When it comes to life, we can do a handful of things to partially ebb the flow towards our demise, or at least hopefully so, but we ultimately have no control over our quantity of life. Sadly so, because it would be cool if we could all live to 999 years old. What we can however control is quality of life, something I find that many people seem to be able to ignore for a sense of ‘greater good’ that rarely delivers on its promise.
There are generally two categories that people fall into:
The Past-ers: Who cannot help but compare their present situation to a ‘better’ past.
The Futures: Who are perpetually concerned with what is coming up.
Neither of these behavioural traits are conducive or any real happiness during the only time we will ever have, the present. We must therefore make changes for the better that will affect us presently, not dismissing our future present selves; this being also informed by our past experiences.
I recently moved from London to Toronto in a bid to improve my quality of life and the immediate impact has been quite remarkable.
My commute to work went from being over an hour on a train and the bus, in London, to a 19 minute walk in Toronto (10 minutes if I longboard). Although I work very similar hours, the commute means I can leave my house at 8am in Toronto (it was 7:15am in London) and be home by 6:20pm (it was regularly 8:30pm in London).
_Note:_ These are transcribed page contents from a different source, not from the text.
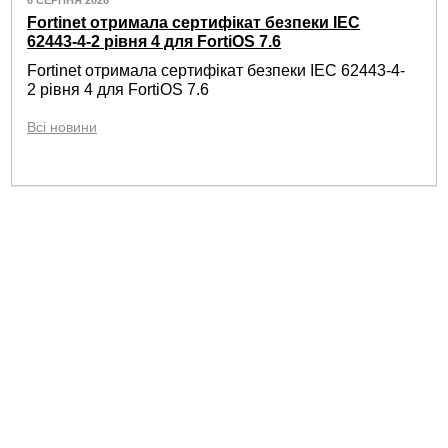
Fortinet отримала сертифікат безпеки IEC
62443-4-2 рівня 4 для FortiOS 7.6
Fortinet отримала сертифікат безпеки IEC 62443-4-
2 рівня 4 для FortiOS 7.6
Всі новини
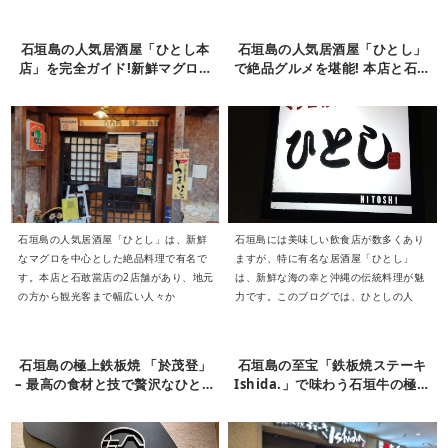
石垣島の人気居酒屋「ひとし本
石垣島の人気居酒屋「ひとし」
店」を完全ガイド!新鮮マグロと
で絶品グルメを堪能! 本店と石敢
絶品料理の魅力に酔いしれる
當店の違いと予約のコツ
石垣島の人気居酒屋「ひとし」は、新鮮
石垣島には美味しい飲食店が数多くあり
なマグロを中心とした絶品料理で有名で
ますが、特に有名な居酒屋「ひとし」
す。本店と石敢當店の2店舗があり、地元
は、新鮮な海の幸と沖縄の伝統料理が魅
の方から観光客まで幅広い人々か
力です。このブログでは、ひとしの人
石垣島の極上鉄板焼 「於茂登」
石垣島の至宝「鉄板焼ステーキ
– 最高の食材と技で贅沢なひとと
Ishida.」で味わう石垣牛の極上
きを
体験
My apartment complex has a gym in it therefore there is no excuse for not visiting it. I now go every day at 6:30am and regularly in the evening too when I am not otherwise engaged. This is preparing me for the pool on the rooftop of the building, which opens in summer.
There is close to no binge drinking culture in Toronto, something London cannot deliver upon, so it is completely acceptable for me to go out for a quick libation with a friend after work on a Monday. Simply, moderation in this sense ultimately frees us to exist for fun.
For me it boils down to this, I made the choice to move from London to Toronto not for personal financial gain nor reward but instead to improve the one thing that I can affect.
I am happy to say that my quality of life has improved tenfold.